— Goal of the exercise —
Every line containing the string "sous" should be returned from the records.

(Records from a data source)
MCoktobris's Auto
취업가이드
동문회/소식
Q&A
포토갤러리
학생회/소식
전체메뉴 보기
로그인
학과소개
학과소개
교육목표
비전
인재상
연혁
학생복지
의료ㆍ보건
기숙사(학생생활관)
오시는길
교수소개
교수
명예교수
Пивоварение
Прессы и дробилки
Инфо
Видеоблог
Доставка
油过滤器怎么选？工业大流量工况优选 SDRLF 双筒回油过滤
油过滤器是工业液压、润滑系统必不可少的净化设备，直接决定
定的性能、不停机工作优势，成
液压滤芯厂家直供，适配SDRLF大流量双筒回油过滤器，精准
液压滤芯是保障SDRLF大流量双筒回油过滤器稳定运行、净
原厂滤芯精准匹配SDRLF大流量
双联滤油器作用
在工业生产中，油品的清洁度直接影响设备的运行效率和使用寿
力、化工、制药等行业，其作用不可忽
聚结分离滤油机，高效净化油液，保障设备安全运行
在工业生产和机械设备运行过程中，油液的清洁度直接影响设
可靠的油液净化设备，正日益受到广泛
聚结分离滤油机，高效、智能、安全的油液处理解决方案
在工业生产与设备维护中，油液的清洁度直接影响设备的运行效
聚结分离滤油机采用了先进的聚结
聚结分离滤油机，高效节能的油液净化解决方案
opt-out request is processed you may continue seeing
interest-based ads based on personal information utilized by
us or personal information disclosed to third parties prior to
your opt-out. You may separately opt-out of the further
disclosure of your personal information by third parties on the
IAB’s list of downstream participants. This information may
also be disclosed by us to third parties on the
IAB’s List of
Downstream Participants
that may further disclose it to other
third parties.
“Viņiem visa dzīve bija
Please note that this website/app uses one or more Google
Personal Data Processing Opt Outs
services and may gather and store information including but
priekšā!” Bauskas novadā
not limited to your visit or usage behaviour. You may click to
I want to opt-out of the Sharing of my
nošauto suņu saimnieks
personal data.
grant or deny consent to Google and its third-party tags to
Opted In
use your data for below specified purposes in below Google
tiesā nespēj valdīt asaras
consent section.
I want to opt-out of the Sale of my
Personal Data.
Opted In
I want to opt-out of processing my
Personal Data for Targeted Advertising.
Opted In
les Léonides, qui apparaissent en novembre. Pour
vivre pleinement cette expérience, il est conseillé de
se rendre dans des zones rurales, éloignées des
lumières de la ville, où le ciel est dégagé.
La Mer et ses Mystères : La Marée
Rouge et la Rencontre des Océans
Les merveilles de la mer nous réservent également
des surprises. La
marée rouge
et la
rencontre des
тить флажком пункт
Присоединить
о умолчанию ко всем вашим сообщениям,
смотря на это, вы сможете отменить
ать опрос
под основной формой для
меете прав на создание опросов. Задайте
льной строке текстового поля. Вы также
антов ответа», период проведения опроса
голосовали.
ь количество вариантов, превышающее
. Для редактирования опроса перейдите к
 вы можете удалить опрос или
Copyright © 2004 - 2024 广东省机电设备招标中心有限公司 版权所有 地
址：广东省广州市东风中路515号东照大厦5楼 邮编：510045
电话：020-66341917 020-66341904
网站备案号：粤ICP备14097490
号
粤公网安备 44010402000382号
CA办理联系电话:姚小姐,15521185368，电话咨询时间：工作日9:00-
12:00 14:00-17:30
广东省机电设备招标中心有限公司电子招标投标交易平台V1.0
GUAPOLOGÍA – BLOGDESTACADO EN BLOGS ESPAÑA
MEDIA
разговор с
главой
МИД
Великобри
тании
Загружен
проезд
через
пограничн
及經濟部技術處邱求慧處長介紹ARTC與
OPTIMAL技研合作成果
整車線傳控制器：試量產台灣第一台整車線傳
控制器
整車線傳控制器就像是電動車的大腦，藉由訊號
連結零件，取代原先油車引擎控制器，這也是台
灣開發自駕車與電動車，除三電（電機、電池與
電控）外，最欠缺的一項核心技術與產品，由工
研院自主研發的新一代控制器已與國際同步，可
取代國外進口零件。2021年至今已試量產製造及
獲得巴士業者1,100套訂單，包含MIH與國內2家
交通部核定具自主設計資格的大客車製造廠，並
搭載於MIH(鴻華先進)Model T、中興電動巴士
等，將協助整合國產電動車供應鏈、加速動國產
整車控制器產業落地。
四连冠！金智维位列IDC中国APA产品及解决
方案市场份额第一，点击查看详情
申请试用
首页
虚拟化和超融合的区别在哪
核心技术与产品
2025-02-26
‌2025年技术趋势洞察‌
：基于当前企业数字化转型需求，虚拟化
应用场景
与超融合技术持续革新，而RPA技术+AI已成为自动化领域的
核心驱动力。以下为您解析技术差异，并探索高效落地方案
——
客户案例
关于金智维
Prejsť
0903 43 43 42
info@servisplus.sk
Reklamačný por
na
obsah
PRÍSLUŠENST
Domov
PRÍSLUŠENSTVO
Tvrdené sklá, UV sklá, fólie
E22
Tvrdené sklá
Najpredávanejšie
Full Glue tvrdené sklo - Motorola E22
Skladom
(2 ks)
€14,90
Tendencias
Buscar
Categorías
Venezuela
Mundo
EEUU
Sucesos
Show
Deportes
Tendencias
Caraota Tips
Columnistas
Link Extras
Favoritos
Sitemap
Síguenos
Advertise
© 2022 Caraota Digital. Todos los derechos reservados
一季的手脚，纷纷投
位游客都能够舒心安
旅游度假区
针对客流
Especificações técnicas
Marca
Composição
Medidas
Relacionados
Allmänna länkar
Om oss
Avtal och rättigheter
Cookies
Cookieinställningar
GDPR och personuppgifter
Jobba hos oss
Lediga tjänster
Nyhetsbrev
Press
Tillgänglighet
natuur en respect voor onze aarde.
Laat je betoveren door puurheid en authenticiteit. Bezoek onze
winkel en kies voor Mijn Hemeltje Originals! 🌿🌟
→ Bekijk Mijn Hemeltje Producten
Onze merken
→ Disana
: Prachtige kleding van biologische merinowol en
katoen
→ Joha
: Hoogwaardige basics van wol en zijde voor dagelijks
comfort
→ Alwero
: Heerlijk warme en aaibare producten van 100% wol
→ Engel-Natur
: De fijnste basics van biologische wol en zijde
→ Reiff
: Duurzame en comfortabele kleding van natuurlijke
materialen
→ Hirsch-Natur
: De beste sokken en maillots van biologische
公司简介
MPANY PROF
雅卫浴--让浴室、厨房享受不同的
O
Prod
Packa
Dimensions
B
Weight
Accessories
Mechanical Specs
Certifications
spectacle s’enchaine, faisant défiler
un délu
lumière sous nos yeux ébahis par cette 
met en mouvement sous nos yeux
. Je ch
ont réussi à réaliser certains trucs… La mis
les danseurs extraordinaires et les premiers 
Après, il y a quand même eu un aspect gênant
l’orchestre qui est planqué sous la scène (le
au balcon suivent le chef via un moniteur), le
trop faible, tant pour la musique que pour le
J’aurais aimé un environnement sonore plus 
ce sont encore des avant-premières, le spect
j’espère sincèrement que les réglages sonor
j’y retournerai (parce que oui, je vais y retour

— Answer below —
lumière sous nos yeux ébahis par cette 
met en mouvement sous nos yeux
l’orchestre qui est planqué sous la scène (le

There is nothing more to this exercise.